Moroccan national Younis Mohammad Ibrahim al-Hayyari, accused of involvement in a spate of attacks in the country, died after exchanging fire and hurling hand grenades at police.
The clash erupted after security forces came under fire when they raided a suspected militants’ hideout in the Rawda neighbourhood, officials said.
Interior Minister Prince Nayef said the operation was the result of extensive surveillance by Saudi security forces.
“What happened today was the result of the effort of the previous period and God willing, we will reach the rest using the same method,” he said.
Two other suspects were arrested in another raid.
Hayyari, 36, entered Saudi Arabia on a pilgrimage visa in February 2001 accompanied by his wife and daughter but stayed on in the kingdom illegally, according to the ministry.
Successive leaders of the Saudi wing of al-Qaeda have been killed since 2003.
Hayyari’s name was at the top of a list of 36 al-Qaeda suspects — mostly Saudis but also some from Chad, Yemen, Morocco and Mauritania — issued by the Saudi government last week.
Fifteen of the suspects are believed to be inside Saudi Arabia.
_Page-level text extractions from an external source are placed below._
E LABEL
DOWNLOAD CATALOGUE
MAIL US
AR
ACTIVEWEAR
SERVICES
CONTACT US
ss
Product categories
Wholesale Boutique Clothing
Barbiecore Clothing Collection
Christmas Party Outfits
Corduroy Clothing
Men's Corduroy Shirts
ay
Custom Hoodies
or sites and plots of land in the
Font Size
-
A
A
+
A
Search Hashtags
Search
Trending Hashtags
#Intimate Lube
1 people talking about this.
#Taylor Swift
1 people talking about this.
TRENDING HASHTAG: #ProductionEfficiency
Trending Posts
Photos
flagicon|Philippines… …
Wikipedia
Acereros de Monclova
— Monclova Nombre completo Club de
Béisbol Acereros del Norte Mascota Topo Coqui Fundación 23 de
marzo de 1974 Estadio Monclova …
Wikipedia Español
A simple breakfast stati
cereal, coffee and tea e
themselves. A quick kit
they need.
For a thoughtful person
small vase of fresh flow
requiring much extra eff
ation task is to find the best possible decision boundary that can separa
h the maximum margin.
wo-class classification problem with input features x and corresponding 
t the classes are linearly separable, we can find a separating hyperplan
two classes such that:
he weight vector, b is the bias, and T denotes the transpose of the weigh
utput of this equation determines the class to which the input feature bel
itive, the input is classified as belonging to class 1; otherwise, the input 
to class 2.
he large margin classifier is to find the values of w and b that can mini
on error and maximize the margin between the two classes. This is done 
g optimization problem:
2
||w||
One suspect, Fayez Ayoub, surrendered to authorities on Friday.
Newspapers have reported that at least two others on the list have been killed in neighbouring Iraq.
Saudi Arabia has been battling suspected militants since May 2003, when they launched a campaign of violence with triple suicide bombings at expatriate housing compounds in Riyadh.
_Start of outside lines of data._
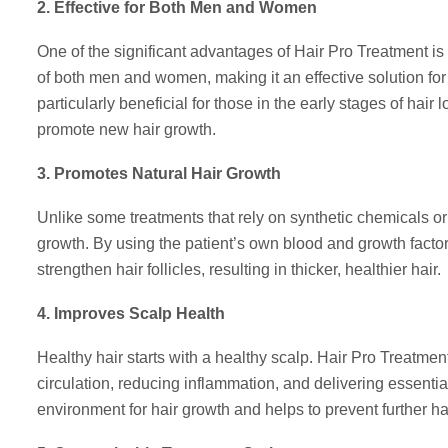
2. Effective for Both Men and Women
One of the significant advantages of Hair Pro Treatment is it
of both men and women, making it an effective solution fo
particularly beneficial for those in the early stages of hai
promote new hair growth.
3. Promotes Natural Hair Growth
Unlike some treatments that rely on synthetic chemicals or a
growth. By using the patient’s own blood and growth fact
strengthen hair follicles, resulting in thicker, healthier hair.
4. Improves Scalp Health
Healthy hair starts with a healthy scalp. Hair Pro Treatme
circulation, reducing inflammation, and delivering essential 
environment for hair growth and helps to prevent further hai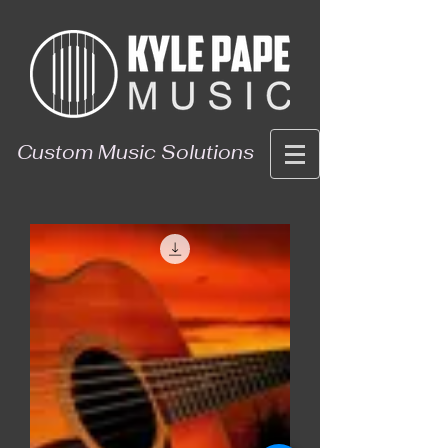
Custom Music Solutions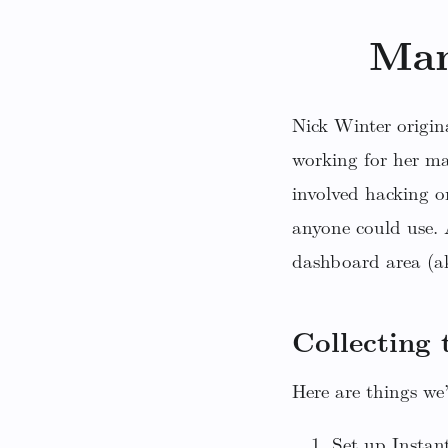
Man
Nick Winter origin
working for her m
involved hacking o
anyone could use. A
dashboard area (ak
Collecting 
Here are things we’
Set up Instan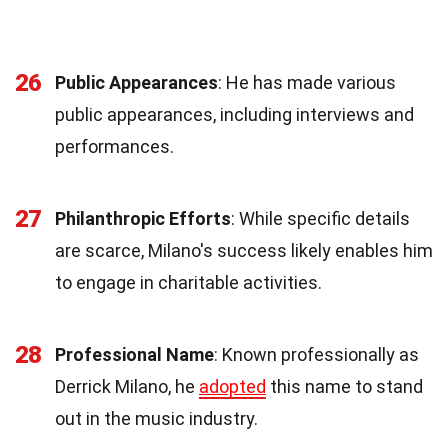
26
Public Appearances
: He has made various
public appearances, including interviews and
performances.
27
Philanthropic Efforts
: While specific details
are scarce, Milano's success likely enables him
to engage in charitable activities.
28
Professional Name
: Known professionally as
Derrick Milano, he
adopted
this name to stand
out in the music industry.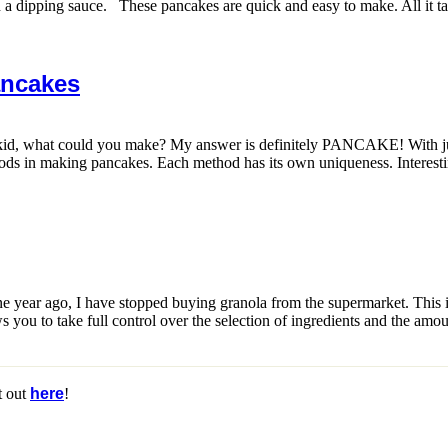
 a dipping sauce. These pancakes are quick and easy to make. All it tak
ancakes
 kid, what could you make? My answer is definitely PANCAKE! With ju
s in making pancakes. Each method has its own uniqueness. Interestingly
 year ago, I have stopped buying granola from the supermarket. This is b
you to take full control over the selection of ingredients and the amou
t out
here
!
The attacks have killed more than 90 foreign and Saudi civilians, at least 40 security personnel and 112 militants.
Authorities have offered a bounty of up to 7 million riyals ($A2.5 million) for information leading to the capture a militant on the list.
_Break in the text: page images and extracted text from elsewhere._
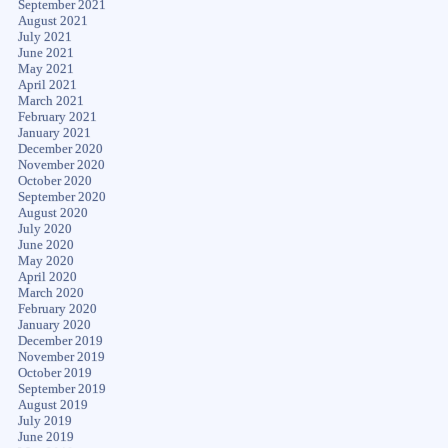
September 2021
August 2021
July 2021
June 2021
May 2021
April 2021
March 2021
February 2021
January 2021
December 2020
November 2020
October 2020
September 2020
August 2020
July 2020
June 2020
May 2020
April 2020
March 2020
February 2020
January 2020
December 2019
November 2019
October 2019
September 2019
August 2019
July 2019
June 2019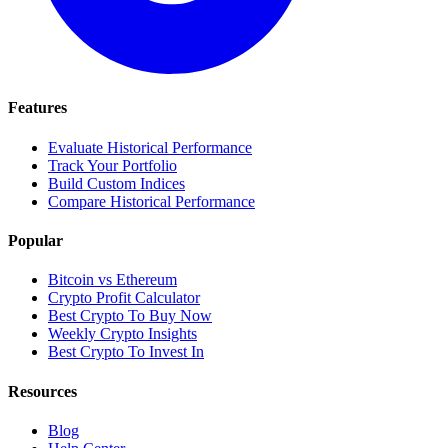
Features
Evaluate Historical Performance
Track Your Portfolio
Build Custom Indices
Compare Historical Performance
Popular
Bitcoin vs Ethereum
Crypto Profit Calculator
Best Crypto To Buy Now
Weekly Crypto Insights
Best Crypto To Invest In
Resources
Blog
All but two on a 26-strong list of most-wanted militants published in December 2003 have been killed or arrested.
Meanwhile, one of Osama bin Laden’s half-brothers said he would pay for the terror mastermind’s defence should he ever be captured.
“Everyone has the right to defend himself, anyone who is accused of doing something,” Yeslam Binladen said in an Arab television interview, adding that he believed his half-brother, thought to be hiding in the mountainous Afghan-Pakistan border region, was still alive.